UN votes for arms treaty debate
The UN General Assembly voted overwhelmingly yesterday to restart negotiations on a draft international treaty to regulate the $70 billion global trade in conventional arms, a pact the powerful US National Rifle Association has been lobbying hard against.
UN delegates and gun control activists have complained that talks collapsed in July largely because US president Barack Obama feared attacks from Republican rival Mitt Romney before the election if his administration was seen as supporting the pact, a charge US officials have denied.
The NRA, which has come under intense criticism for its reaction to the December 15th shooting massacre of 20 children and six educators at an elementary school in Newtown, Connecticut, opposes the idea of an arms trade treaty and has pressured Mr Obama to reject it.
But after Mr Obama's re-election last month, his administration joined other members of a UN committee in supporting the resumption of negotiations on the treaty.
That move was set in stone yesterday when the 193-nation UN General Assembly voted to hold a final round of negotiations on March 18th-28th in New York.
The foreign ministers of Argentina, Australia, Costa Rica, Finland, Japan, Kenya and the United Kingdom - the countries that drafted the resolution - issued a joint statement welcoming the decision to resume negotiations on the pact.
"This was a clear sign that the vast majority of UN member states support a strong, balanced and effective treaty, which would set the highest possible common global standards for the international transfer of conventional arms," they said.
There were 133 votes in favour, none against and 17 abstentions. A number of countries did not attend, which UN diplomats said was due to the Christmas Eve holiday.
The main reason the arms trade talks are taking place at all is that the United States - the world's biggest arms trader, which accounts for more than 40 per cent of global transfers in conventional arms - reversed US policy on the issue after Mr Obama was first elected and decided in 2009 to support a treaty.

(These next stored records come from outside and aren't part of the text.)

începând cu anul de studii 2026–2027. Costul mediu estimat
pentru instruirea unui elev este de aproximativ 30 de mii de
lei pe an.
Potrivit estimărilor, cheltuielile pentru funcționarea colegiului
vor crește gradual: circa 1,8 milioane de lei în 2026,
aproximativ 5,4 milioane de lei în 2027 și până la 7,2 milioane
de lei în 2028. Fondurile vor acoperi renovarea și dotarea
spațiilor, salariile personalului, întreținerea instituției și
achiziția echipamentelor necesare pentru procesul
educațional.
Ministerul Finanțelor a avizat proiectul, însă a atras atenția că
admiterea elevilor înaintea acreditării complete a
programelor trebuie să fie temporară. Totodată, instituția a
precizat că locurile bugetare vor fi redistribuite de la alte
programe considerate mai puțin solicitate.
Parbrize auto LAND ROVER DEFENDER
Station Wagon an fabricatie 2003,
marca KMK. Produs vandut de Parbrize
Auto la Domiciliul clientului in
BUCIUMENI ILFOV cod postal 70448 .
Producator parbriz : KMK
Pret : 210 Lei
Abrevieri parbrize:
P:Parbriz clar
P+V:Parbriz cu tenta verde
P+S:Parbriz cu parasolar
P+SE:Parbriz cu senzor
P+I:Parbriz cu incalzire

Obama administration officials have tried to explain to US opponents of the arms trade pact that the treaty under discussion would have no effect on gun sales and ownership inside the United States because it would apply only to exports.
But NRA executive vice president Wayne LaPierre told UN delegations in July that his group opposed the pact and there are no indications that it has changed that position.
"Any treaty that includes civilian firearms ownership in its scope will be met with the NRA's greatest force of opposition," Mr LaPierre said, according to the website of the NRA's lobbying wing, the Institute for Legislative Action (NRA-ILA).